Indeed, a 2016 survey of the members of the Society of Research Administrators International found that administrators themselves ranked knowledge of rules and regulations and customer service and collegiality the most important qualities for success in the field. No one considered math and budgeting proficiency the quality of most importance.

Christa Johnson, associate vice president for research, sees the role of the Office of Sponsored Programs as not only supporting the university’s overall research enterprise, but also providing research administrators the resources they need to support individual faculty in their research.

“Our efforts aren’t top-down; we give people a chance to interact, meet in person, learn new things, and share what they know,” said Johnson, who started her career teaching the humanities. “They share knowledge, and best practices – everything. We learn so much in the process.”

A network of knowledge

Research administrators at RAMAround meeting
Research administrators help CSU investigators secure and manage grant funding from a variety of sources, and learn from each other at RAMAround.
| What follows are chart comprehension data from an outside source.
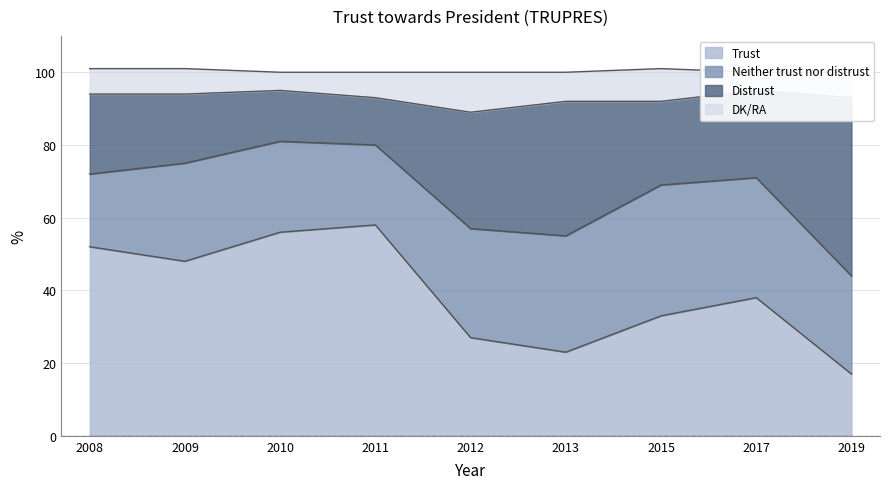

What is the highest value of the Trust series?

58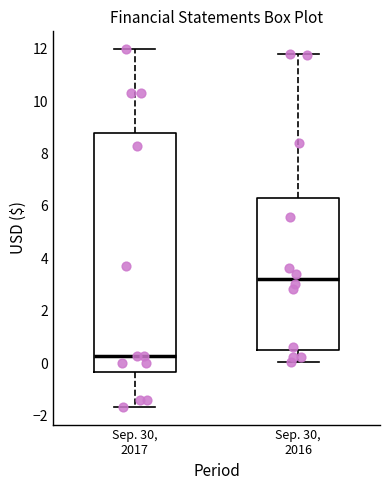

Reading left to right, read every box against the y-axis: the position of its median line, the range the box covers, and the ends of its whiskers. The values are not printed on the chart, so give them approximately, as read against the axis.

Sep. 30, 2017: median 0.2, box -0.4 to 8.8, whiskers -1.6 to 12.0
Sep. 30, 2016: median 3.2, box 0.6 to 6.2, whiskers 0.0 to 11.8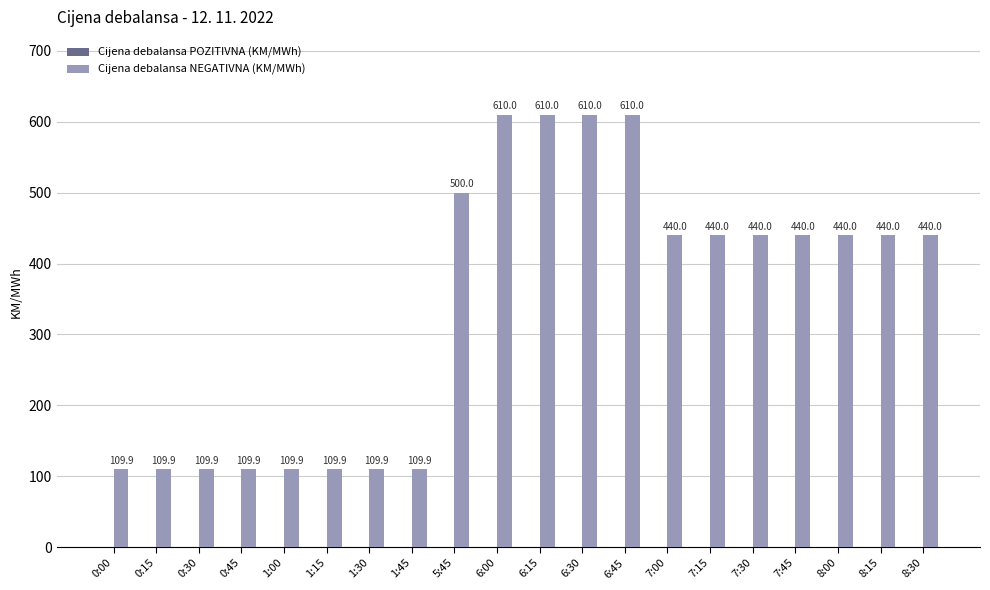

What is the minimum value shown in the chart?

109.9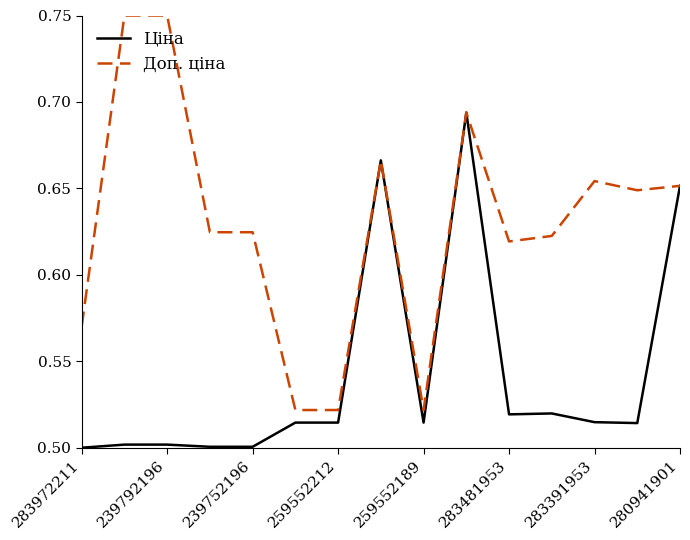

Which series has the largest total across all categories?

Доп. ціна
When Johnson came to CSU from Washington University in 2015, one of her first initiatives was to bring the far-flung research administrators closer together, so they can share what they have learned through dealing with various funding agencies. The result was RAM (Research Administrators and Managers) Around, which meets monthly in the Morgan Library Event Hall to provide a forum for knowledge exchange as well as professional development.

“The research administrators at CSU are naturally a very collaborative group, and Christa and Diane have helped make us more so,” said Margi Cech, financial and research manager for the College of Natural Sciences, who was always fascinated by research but was never involved in it as an undergrad. “Their efforts, such as RAMAround, have really elevated an awareness of the importance of research administration on campus. We have established a tremendous network of colleagues we can call on when we have questions about a certain funding agency or a new requirement.”

Ron Splittgerber, director of research services who started at CSU as a volunteer in the 1960s while he was a student at Fort Collins High School, has seen several important changes over the years: grant systems moving from paper to online, for example, as well as the professionalization of the research administrator role, and the growing appreciation of their importance to the success of the university’s research enterprise.

“Research has always been part of CSU’s land-grant mission,” he said. ”Our vision for a healthy institution depends on a unified approach to the research mission. (CSU President) Tony Frank and the VP for research understand that we wouldn’t be successful without it, and through things like RAMAround, I feel the administration really appreciates the research administrators and is listening to their concerns.”